Work request 1: Please rewrite the entries from their start through the line containing "335.7], [0, 0, 1]] dist [0.006447, -0.000217]", replacing "photo" with "image" and changing nothing else. Leave out the pictures.

The following 4 venues were returned by Foursquare in The Beaches neighbourhood.


Unnamed: 0,name,categories,lat,lng
0,Glen Manor Ravine,Trail,43.676821,-79.293942
1,The Big Carrot Natural Food Market,Health Food Store,43.678879,-79.297734
2,Grover Pub and Grub,Pub,43.679181,-79.297215
3,Upper Beaches,Neighborhood,43.680563,-79.292869


#### 6. Using KMeans Clustering for the Toronto neighbourhoods

In [25]:
k = 5

toronto_clustering = df_Toronto.drop(['PostalCode','Borough','Neighbourhood'], 1)
kmeans = KMeans(n_clusters = k, random_state = 0).fit(toronto_clustering)
kmeans.labels_
df_Toronto.insert(0, 'Cluster Labels', kmeans.labels_)

In [27]:
map_clusters = folium.Map(location = [latitude_tor, longitude_tor], zoom_start = 12)

x = np.arange(k)
ys = [i + x + (i * x) ** 2 for i in range(k)]
colors_array = cm.rainbow(np.linspace(0, 1, len(ys)))
rainbow = [colors.rgb2hex(i) for i in colors_array]

markers_colors = []
for lat, lng, nei, clu in zip(df_Toronto['Latitude'], df_Toronto['Longitude'], df_Toronto['Neighbourhood'], df_Toronto['Cluster Labels']):
    label = folium.Popup(' clu ' + str(clu), parse_html = True)
    folium.CircleMarker(
        [lat, lng],
        radius = 5,
        popup = label,
        color = rainbow[clu-1],
        fill = True,
        fill_color = rainbow[clu-1],
        fill_opacity = 0.5).add_to(map_clusters)
       
map_clusters

Stored data:
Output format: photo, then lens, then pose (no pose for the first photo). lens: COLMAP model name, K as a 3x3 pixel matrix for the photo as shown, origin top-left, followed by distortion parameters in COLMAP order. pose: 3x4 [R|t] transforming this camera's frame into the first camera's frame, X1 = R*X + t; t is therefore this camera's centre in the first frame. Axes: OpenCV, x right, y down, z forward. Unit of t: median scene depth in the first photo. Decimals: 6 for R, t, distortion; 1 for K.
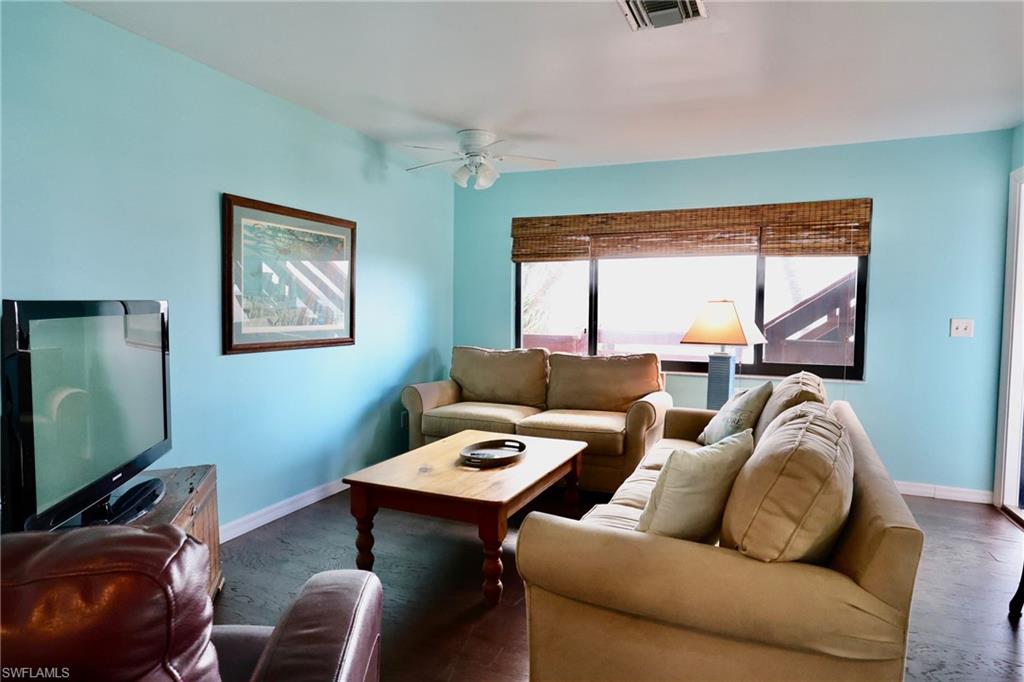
lens RADIAL K [[599.0, 0, 519.0], [0, 599.0, 343.9], [0, 0, 1]] dist [0.006447, -0.000217]
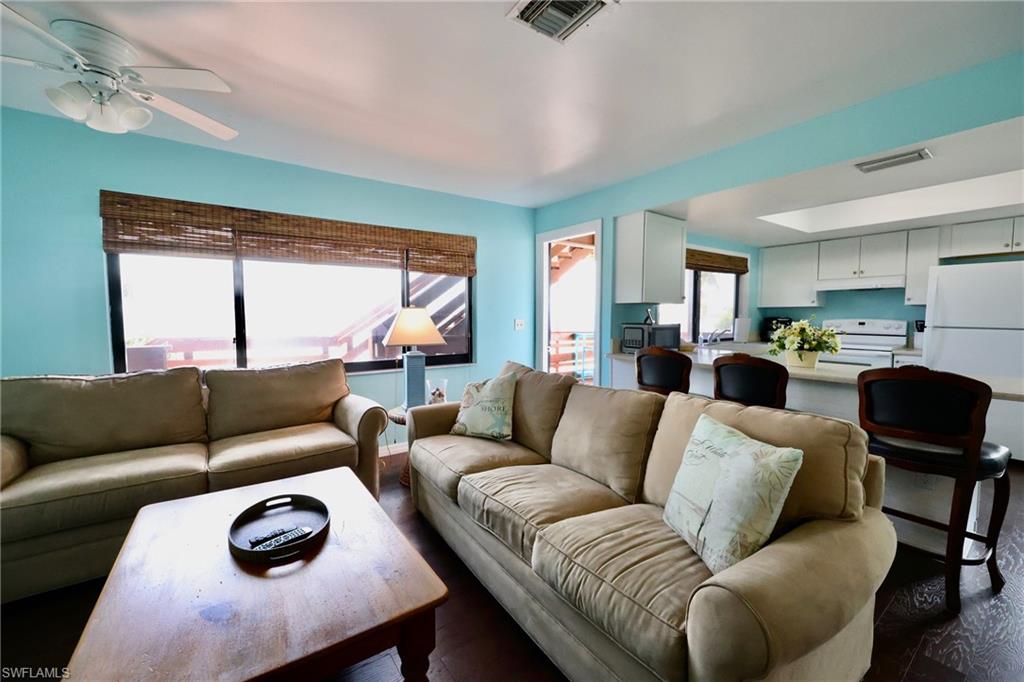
lens RADIAL K [[412.6, 0, 514.8], [0, 412.6, 337.7], [0, 0, 1]] dist [0.001446, 0.000163]
pose [[0.520722, -0.056515, 0.851854, -0.212931], [0.056265, 0.997909, 0.031811, -0.024158], [-0.851870, 0.031365, 0.522813, 0.373867]]
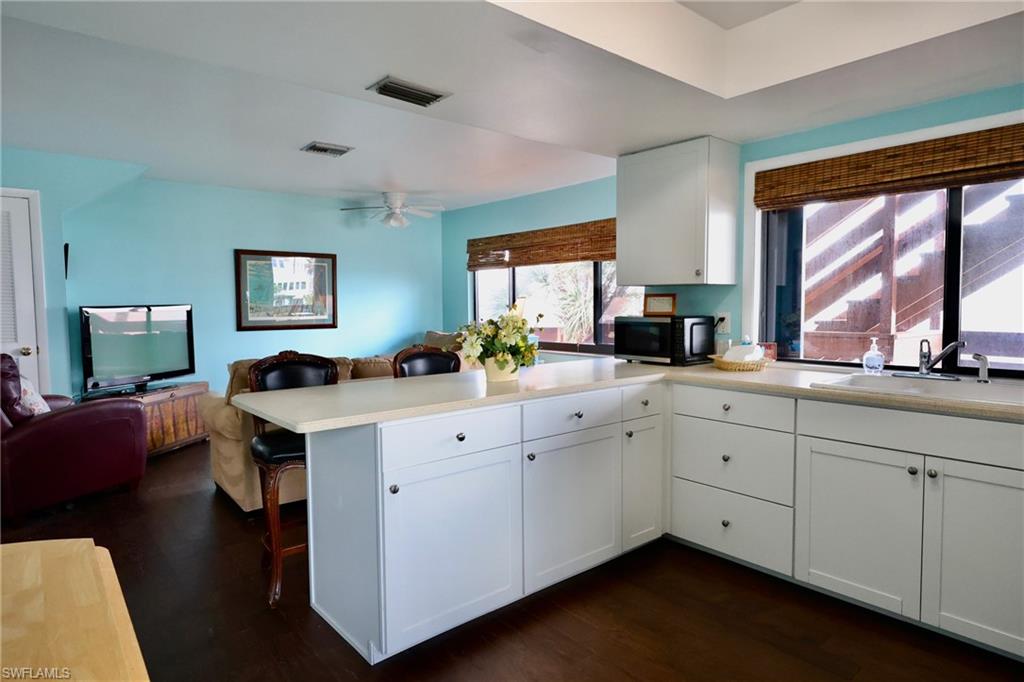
lens RADIAL K [[599.0, 0, 516.7], [0, 599.0, 335.7], [0, 0, 1]] dist [0.006447, -0.000217]
pose [[0.885314, 0.009046, -0.464906, 0.861764], [-0.010809, 0.999941, -0.001127, 0.017716], [0.464868, 0.006023, 0.885359, -0.218090]]
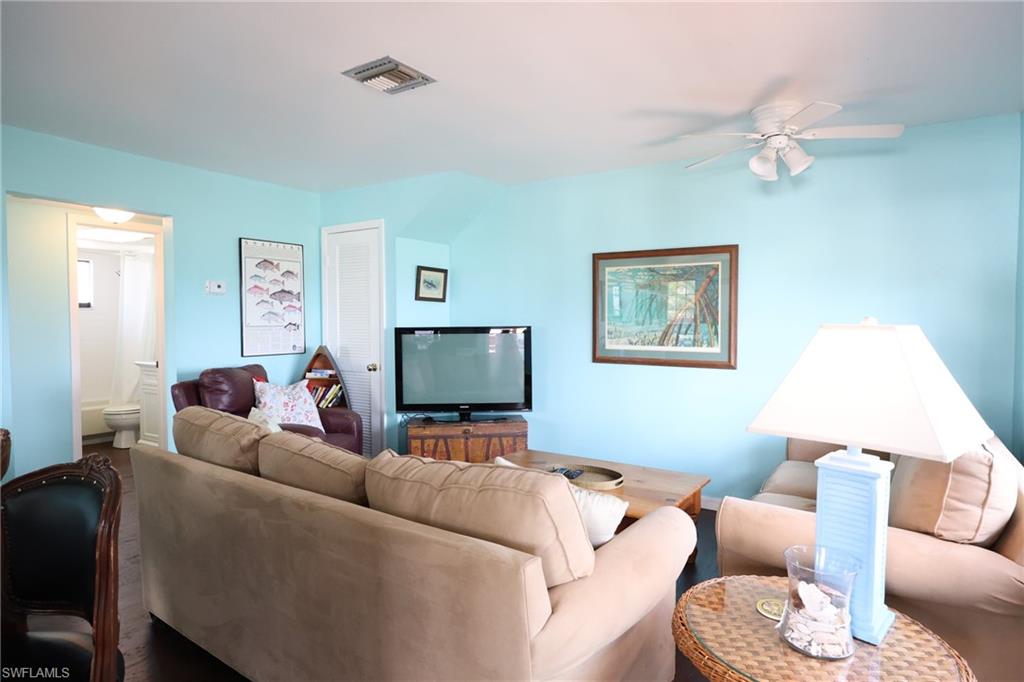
lens RADIAL K [[599.0, 0, 513.4], [0, 599.0, 338.5], [0, 0, 1]] dist [0.006447, -0.000217]
pose [[-0.190116, 0.021904, -0.981517, 0.693572], [-0.061871, 0.997497, 0.034244, -0.055409], [0.979810, 0.067238, -0.188284, 0.759467]]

Work request 2:
Answer these questions about the Toronto clustering extract:
(a) How many venues did Foursquare return in The Beaches neighbourhood?
(b) What value is assigned to k?
(c) What zoom_start value is given for the map?

Problem solution 1:
Output format: image, then lens, then pose (no pose for the first image). lens: COLMAP model name, K as a 3x3 pixel matrix for the image as shown, origin top-left, followed by distortion parameters in COLMAP order. pose: 3x4 [R|t] transforming this camera's frame into the first camera's frame, X1 = R*X + t; t is therefore this camera's centre in the first frame. Axes: OpenCV, x right, y down, z forward. Unit of t: median scene depth in the first image. Decimals: 6 for R, t, distortion; 1 for K.
lens RADIAL K [[599.0, 0, 519.0], [0, 599.0, 343.9], [0, 0, 1]] dist [0.006447, -0.000217]
lens RADIAL K [[412.6, 0, 514.8], [0, 412.6, 337.7], [0, 0, 1]] dist [0.001446, 0.000163]
pose [[0.520722, -0.056515, 0.851854, -0.212931], [0.056265, 0.997909, 0.031811, -0.024158], [-0.851870, 0.031365, 0.522813, 0.373867]]
lens RADIAL K [[599.0, 0, 516.7], [0, 599.0, 335.7], [0, 0, 1]] dist [0.006447, -0.000217]

Problem solution 2:
(a) 4
(b) 5
(c) 12